## [Assignment]
Return each line of the data below that contains the string "lines".

Collected data:
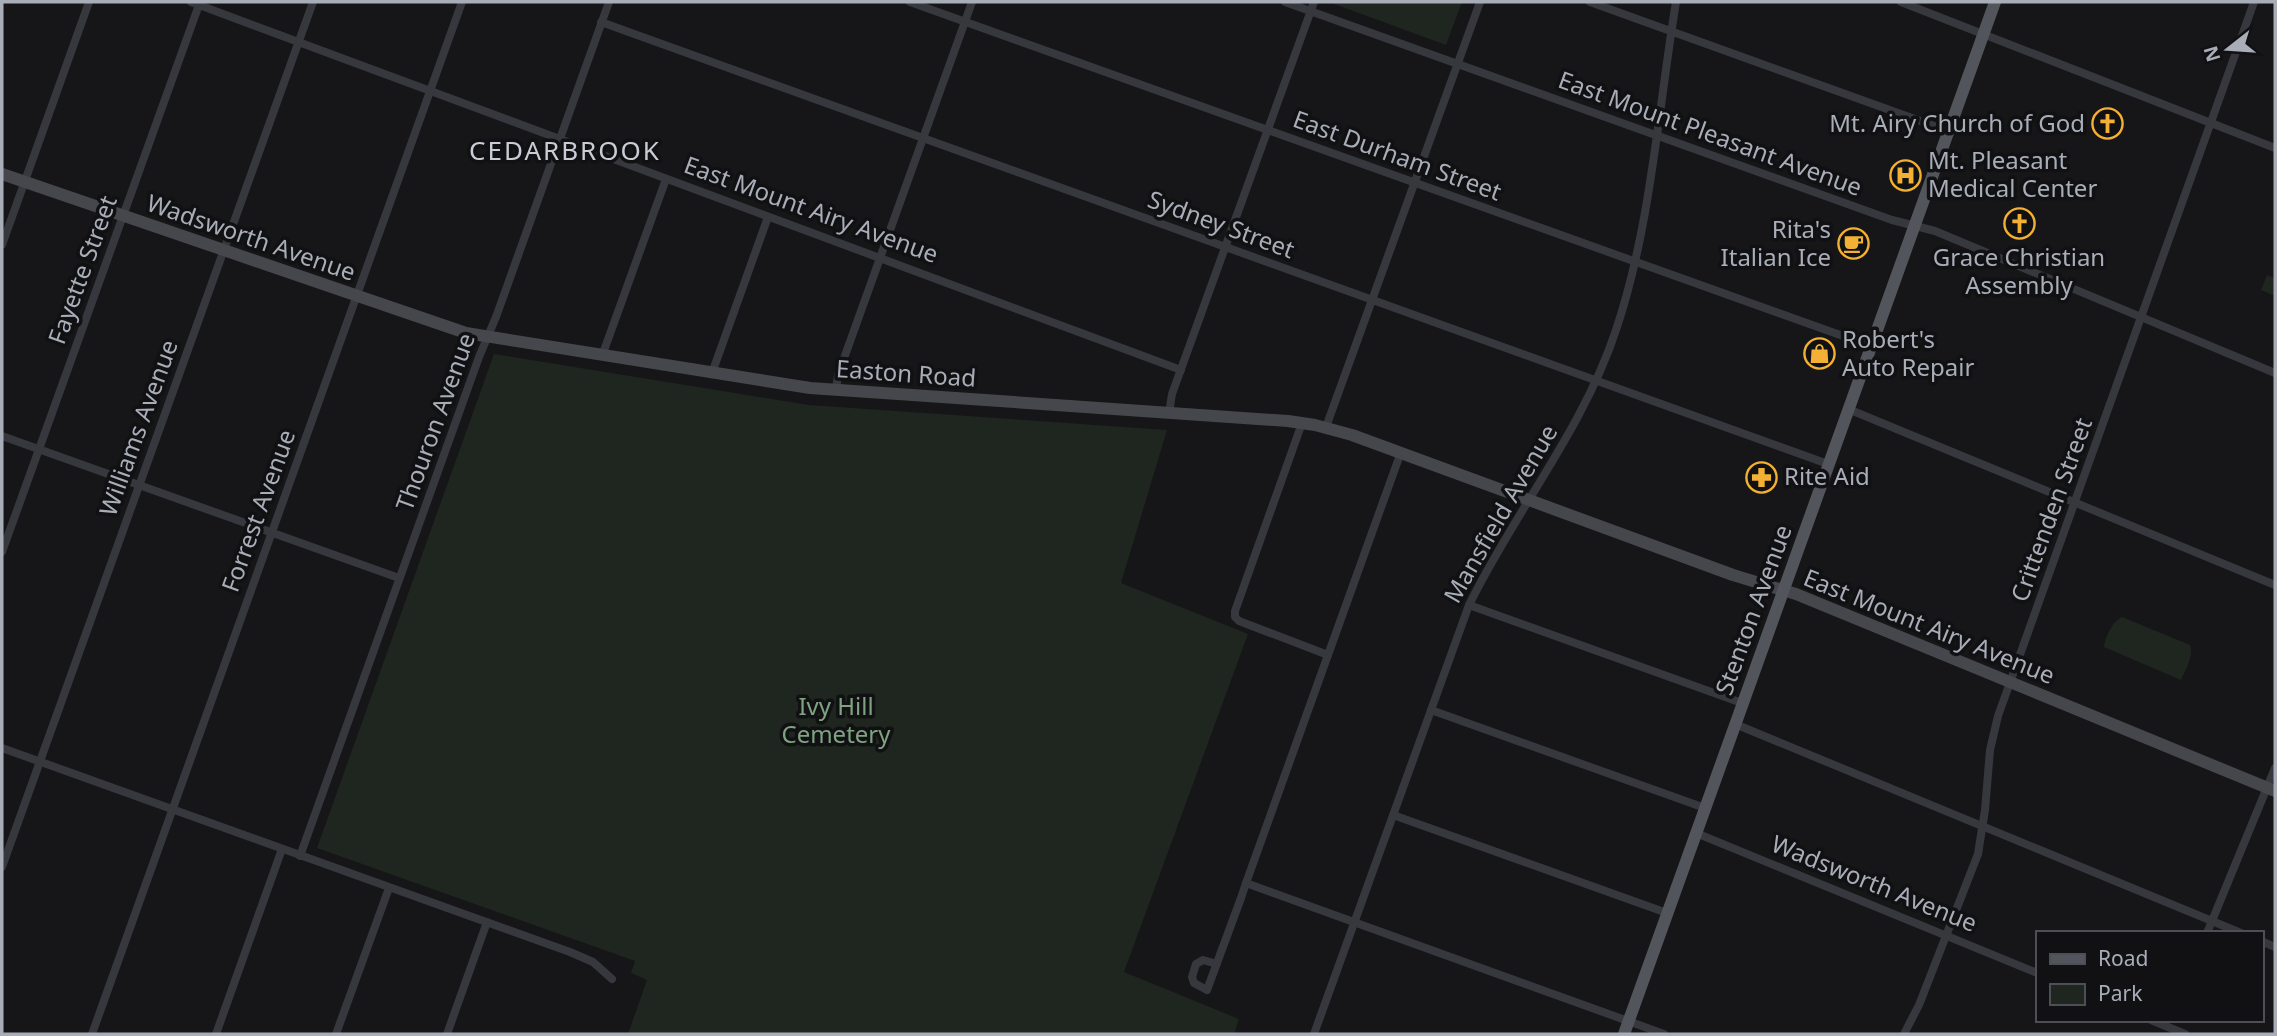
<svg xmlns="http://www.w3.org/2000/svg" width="2277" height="1036" font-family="'Noto Sans',sans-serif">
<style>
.green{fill:#1e261f}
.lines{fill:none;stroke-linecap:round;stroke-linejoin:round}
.street{stroke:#37383d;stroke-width:8}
.secondary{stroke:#45474d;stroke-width:12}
.primary{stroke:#53555c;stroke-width:12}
.labels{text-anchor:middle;stroke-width:7;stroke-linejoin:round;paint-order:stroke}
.poi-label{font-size:24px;fill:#a8adb8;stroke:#111113;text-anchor:start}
.street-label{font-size:24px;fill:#a8adb8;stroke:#111113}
.park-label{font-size:24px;fill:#7fa381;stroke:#111113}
.neighbourhood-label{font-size:26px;letter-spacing:2px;fill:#c9ccd4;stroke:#111113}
</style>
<rect width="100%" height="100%" fill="#161618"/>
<!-- green -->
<g class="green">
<path d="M 1329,2 L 1462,2 L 1446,45 Z"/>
<path d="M 2267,275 L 2275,278 L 2275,296 L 2261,290 Z"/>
<path d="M 494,354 L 809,405 L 1167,430 L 1121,583 L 1248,634 L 1124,972 L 1239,1019 L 1234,1034 L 628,1034 L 647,980 L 631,973 L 635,961 L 317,848 Z"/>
<path d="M 2122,617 L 2190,645 C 2194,655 2186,669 2181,680 L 2104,647 C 2105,637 2113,621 2122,617 Z"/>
</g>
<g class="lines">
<!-- street -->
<g class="street">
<path d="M 191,2 L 1181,370"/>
<path d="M 910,2 L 1871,346"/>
<path d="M 1285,2 L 1892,220 L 1935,231 L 2275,373"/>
<path d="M 1590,2 L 1948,131"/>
<path d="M 1901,2 L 2275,148"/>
<path d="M 601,22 L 1828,464"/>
<path d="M 2,245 L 89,2"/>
<path d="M 602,356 L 666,179"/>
<path d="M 712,373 L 768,217"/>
<path d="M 836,390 L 838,375 L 972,2"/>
<path d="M 1848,409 L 2275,585"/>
<path d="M 1169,413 L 1172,394 L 1314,2"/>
<path d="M 1302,423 L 1235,611 L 1235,617 L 1239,621 L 1328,655"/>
<path d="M 1326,427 L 1480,2"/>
<path d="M 2,436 L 399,578"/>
<path d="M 2,552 L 200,2"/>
<path d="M 1469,605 L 1742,703"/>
<path d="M 1431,710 L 1705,808"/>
<path d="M 1735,724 L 2241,933"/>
<path d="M 2,748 L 570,952 L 593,962 L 612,979"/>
<path d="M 1393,815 L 1667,913"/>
<path d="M 1696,833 L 2037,973"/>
<path d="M 300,856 L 479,357 L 496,317 L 609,2"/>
<path d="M 2,867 L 313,2"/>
<path d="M 1246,883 L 1664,1034"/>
<path d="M 2207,933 L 2275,768"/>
<path d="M 2261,941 L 2275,947"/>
<path d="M 1217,964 L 1203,960 L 1196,964 L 1192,977 L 1194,983 L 1207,990 L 1241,898 L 1246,883 L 1401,452"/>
<path d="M 2151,1020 L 2185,1034"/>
<path d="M 92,1034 L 462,2"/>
<path d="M 216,1034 L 282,849"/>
<path d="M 336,1034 L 389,888"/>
<path d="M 447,1034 L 487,922"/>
<path d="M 1314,1034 L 1469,605 C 1515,511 1583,430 1616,330 C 1651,226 1658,110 1676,2"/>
<path d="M 1904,1034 L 1919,1005 L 1978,854 L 1985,810 L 1990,750 L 1998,716 L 2254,2"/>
</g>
<!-- secondary -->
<path class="secondary" d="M 2,174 L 466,333 L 810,388 L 1288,421 L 1315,425 L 1352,435 L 1733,575 L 1796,594 L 2275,791"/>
<!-- primary -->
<path class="primary" d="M 1624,1034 L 1995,2"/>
</g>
<!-- icons -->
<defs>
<symbol id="church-ring" viewBox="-11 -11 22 22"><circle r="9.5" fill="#111113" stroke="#f2b134" stroke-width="1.5"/><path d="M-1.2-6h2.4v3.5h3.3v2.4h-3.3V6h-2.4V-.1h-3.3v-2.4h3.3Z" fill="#f2b134"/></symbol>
<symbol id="hospital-ring" viewBox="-11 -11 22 22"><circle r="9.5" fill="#111113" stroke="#f2b134" stroke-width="1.5"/><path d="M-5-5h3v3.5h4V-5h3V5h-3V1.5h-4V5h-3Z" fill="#f2b134"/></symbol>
<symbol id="cafe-ring" viewBox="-11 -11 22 22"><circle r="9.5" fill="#111113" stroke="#f2b134" stroke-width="1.5"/><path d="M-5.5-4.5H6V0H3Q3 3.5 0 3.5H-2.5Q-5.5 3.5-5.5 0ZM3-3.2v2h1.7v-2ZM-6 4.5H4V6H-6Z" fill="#f2b134"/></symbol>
<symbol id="shop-ring" viewBox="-11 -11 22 22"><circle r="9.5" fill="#111113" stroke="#f2b134" stroke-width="1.5"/><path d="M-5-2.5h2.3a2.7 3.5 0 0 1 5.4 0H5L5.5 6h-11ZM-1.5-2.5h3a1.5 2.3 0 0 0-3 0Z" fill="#f2b134"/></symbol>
<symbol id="pharmacy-ring" viewBox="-11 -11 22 22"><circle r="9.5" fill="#111113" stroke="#f2b134" stroke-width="1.5"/><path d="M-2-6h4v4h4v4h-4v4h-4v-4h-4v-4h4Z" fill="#f2b134"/></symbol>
</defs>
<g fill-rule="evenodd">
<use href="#church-ring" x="2090" y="106" width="35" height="35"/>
<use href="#hospital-ring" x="1888" y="158" width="35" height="35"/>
<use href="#church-ring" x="2002" y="206" width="35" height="35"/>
<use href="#cafe-ring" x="1836" y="226" width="35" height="35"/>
<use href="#shop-ring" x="1802" y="336" width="35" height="35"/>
<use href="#pharmacy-ring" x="1744" y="460" width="35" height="35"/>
</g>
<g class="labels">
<!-- poi labels -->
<g class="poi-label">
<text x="2085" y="132" text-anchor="end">Mt. Airy Church of God</text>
<text x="1928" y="169">Mt. Pleasant<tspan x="1928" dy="28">Medical Center</tspan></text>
<text x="1831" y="238" text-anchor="end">Rita's<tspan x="1831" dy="28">Italian Ice</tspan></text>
<text x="2019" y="266" text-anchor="middle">Grace Christian<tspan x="2019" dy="28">Assembly</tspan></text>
<text x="1842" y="348">Robert's<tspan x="1842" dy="28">Auto Repair</tspan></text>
<text x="1784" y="485">Rite Aid</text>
</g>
<!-- street labels -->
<g class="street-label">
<text transform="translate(1710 134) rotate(20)" y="8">East Mount Pleasant Avenue</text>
<text transform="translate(1397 156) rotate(20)" y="8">East Durham Street</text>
<text transform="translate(811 210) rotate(20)" y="8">East Mount Airy Avenue</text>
<text transform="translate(1221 225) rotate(20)" y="8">Sydney Street</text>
<text transform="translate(251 238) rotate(19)" y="8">Wadsworth Avenue</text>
<text transform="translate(83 270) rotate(-70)" y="8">Fayette Street</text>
<text transform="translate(906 374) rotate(4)" y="8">Easton Road</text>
<text transform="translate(436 422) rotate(-70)" y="8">Thouron Avenue</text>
<text transform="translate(139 428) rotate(-70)" y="8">Williams Avenue</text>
<text transform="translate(2052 510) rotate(-70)" y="8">Crittenden Street</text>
<text transform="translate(259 511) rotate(-70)" y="8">Forrest Avenue</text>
<text transform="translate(1501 514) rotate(-60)" y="8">Mansfield Avenue</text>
<text transform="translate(1754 610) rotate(-70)" y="8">Stenton Avenue</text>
<text transform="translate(1929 627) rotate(22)" y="8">East Mount Airy Avenue</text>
<text transform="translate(1874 884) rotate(22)" y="8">Wadsworth Avenue</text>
</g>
<!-- park labels -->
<g class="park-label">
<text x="836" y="715">Ivy Hill<tspan x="836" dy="28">Cemetery</tspan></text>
</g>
<!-- neighbourhood labels -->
<g class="neighbourhood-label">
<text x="565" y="160">CEDARBROOK</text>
</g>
</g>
<!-- border -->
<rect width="2277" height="1036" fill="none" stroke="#a8adb8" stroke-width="7"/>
<!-- legend -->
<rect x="2036" y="931" width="228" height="91" fill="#111113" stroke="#4d4f55" stroke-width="2"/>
<rect x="2050" y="954" width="35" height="10" fill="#53555c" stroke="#4d4f55" stroke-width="2"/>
<text x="2098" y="966" font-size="21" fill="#a8adb8">Road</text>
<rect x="2050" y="984" width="35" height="21" fill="#1e261f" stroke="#4d4f55" stroke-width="2"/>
<text x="2098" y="1001" font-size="21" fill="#a8adb8">Park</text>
<!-- north arrow -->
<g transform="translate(2228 49) rotate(253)" stroke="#111113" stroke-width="5" paint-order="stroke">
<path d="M0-5L12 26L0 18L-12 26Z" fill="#a8adb8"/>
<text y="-10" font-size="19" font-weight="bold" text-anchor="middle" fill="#a8adb8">N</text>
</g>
</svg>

## [Output of the task]
.lines{fill:none;stroke-linecap:round;stroke-linejoin:round}
<g class="lines">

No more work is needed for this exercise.